Lesson Six: It will come sooner or later
Some people have the great fortune to make it far in life before a major loss. If you are one of those people, it would be in your best interest to consider that, eventually, it will happen to you. Life can change in an instant. A single moment and then you look at life as Before and After. As we are all born, we all die. It would be wonderful if every high school included a class on death, dying and grief. We prepare for the job force, for SATs, for driver’s license tests, yet there is little preparation for the milestones in life: marriage, parenting and death. Know that sooner or later it will be in your personal sphere.
The lesson here is to expect grief and learn strategies now to help move through grief with grace later. The circumstances of our world have brought grief experience to many much sooner than life before might have. There are good resources to help cope and seeking help is a sign of strength not weakness.
Lesson Seven: Time is a funny thing
Time is a strange concept. Who came up with our 24 hour day, 12 month calendar, daylight savings time? Is time even a real thing? Have you ever been so involved in something that time seems to have passed at the speed of light? Or perhaps it has felt like time had all but stopped? Grief and time are frenemies. Yes, it is true that time does heal yet we still yearn to go back in time.
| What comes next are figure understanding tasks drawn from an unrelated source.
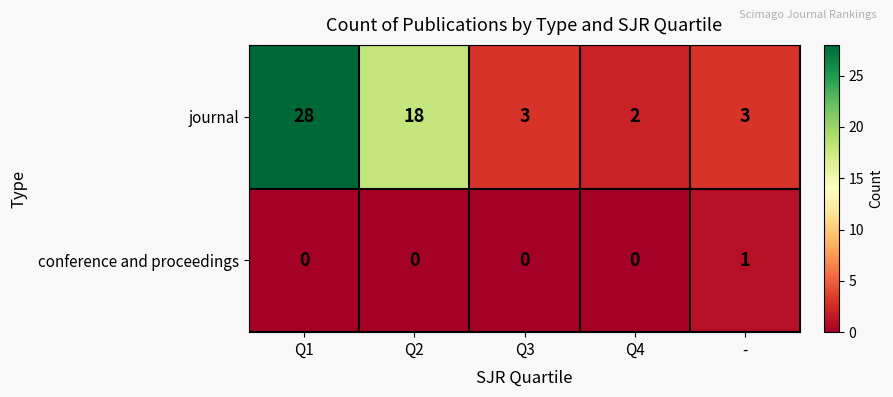

At how many categories does at least one series exceed 14?

2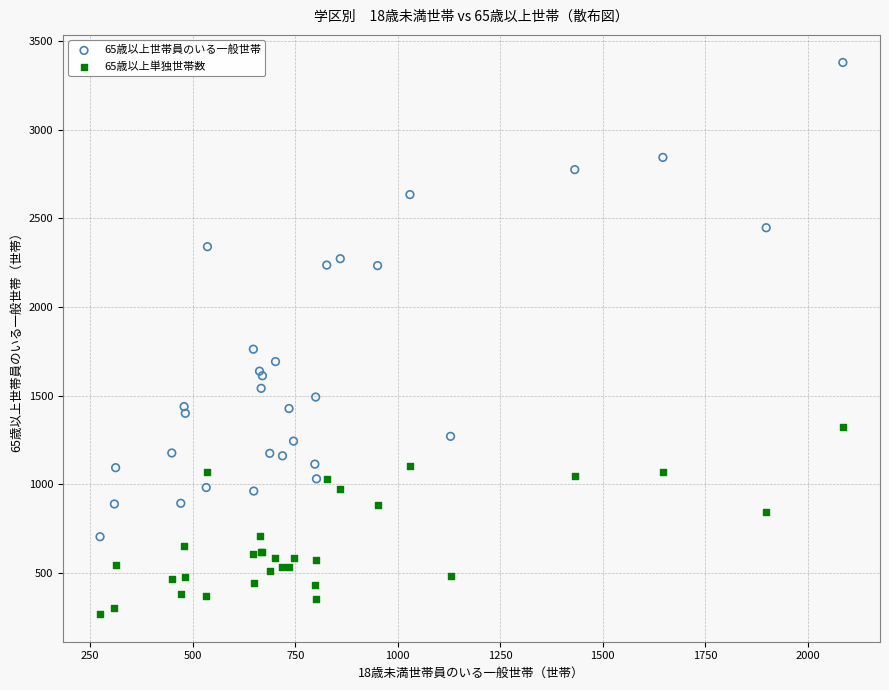

Which series reaches the minimum Y coordinate?

65歳以上単独世帯数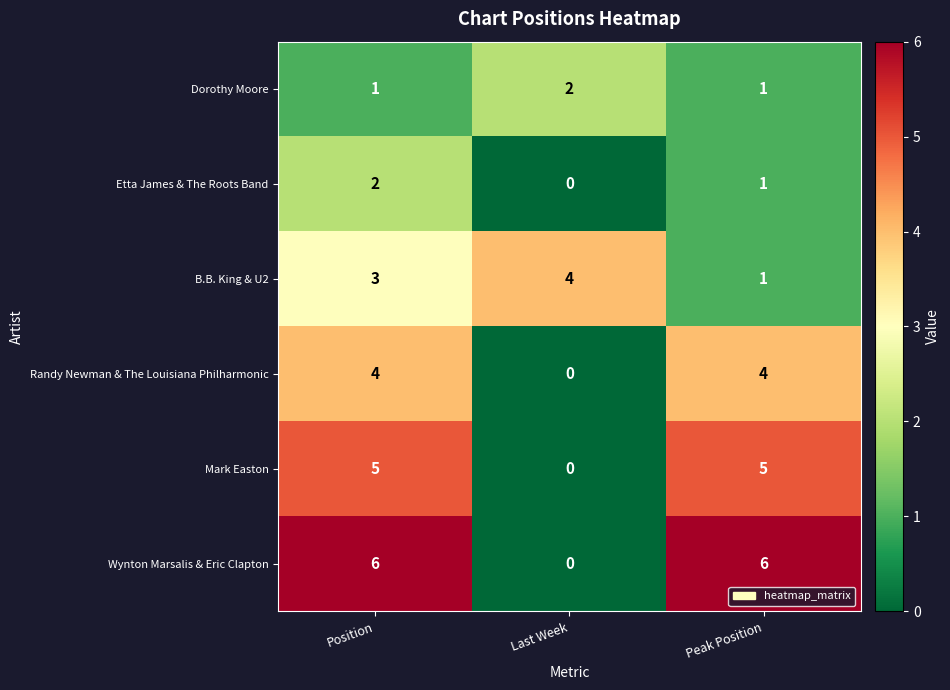

Which series changed the most between Last Week and Peak Position?

Wynton Marsalis & Eric Clapton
Time will pass so swiftly you will realize it has been three or five or ten years since the loss that changed you, but it feels like yesterday. We mark our history by the milestones of both joy and loss. Time is also a way to remember. The first year is the hardest. The first holidays, birthdays, anniversaries. The date when an accident happened, a diagnosis was made, a funeral held. The first year is so hard. Yet we must remember those we’ve lost. Celebrate their birthdays. Tell stories. Look at photos. Laugh and smile at those precious memories, even through your tears.
The lesson here is to remember time will pass and we honestly have no control over how it chooses to do so. The wounds your heart has sustained will heal though scars will form. Consider that time stops for no man, so live your best life. Today is really the only thing we have. Yesterday is gone and tomorrow is not promised. Be present. And take the time to remember those who have gone before us.
Lesson Eight: Mortality
At some point when we may be only waist deep in the depths of grief instead of struggling to keep our head above water we suddenly begin to realize that we ourselves one day will be on the other side of grief. Someday we will be the one others are grieving. Mortality. We all know part of the circle of life is death; that the time comes for everyone. We know this vaguely, we see it from the corner of our eye, in the distance, somewhere, someday. When you are faced with the death of another, however, that personal idea of mortality comes into bright, sharp focus. Looking at our own mortality could bring us to our knees; instead allow it to bring you to joy. We are all somewhere in line for when our time comes and we have no idea how close or far we are from the head of the queue. Embrace this truth and don’t sweat the small stuff.
The lesson here is that life is precious, even with grief, despite grief, maybe even because of grief. Rather than mourn our own death seize the day every day. Live so that when the time does come you will have fewer regrets, far more happy memories, and a sense of peace.
Grief is a reflection of the love we may have had for a person or pet; the significance of a relationship; the value of our work; the meaningfulness of a home. Great grief mirrors great love. Loss and grief are the risks we take when we live life to the fullest. If we are fearful and play it safe then we lose the sweetness of life and our very purpose for being here. I promise you that grief does get better, that you can find your way, not back to your old life, but to a new life.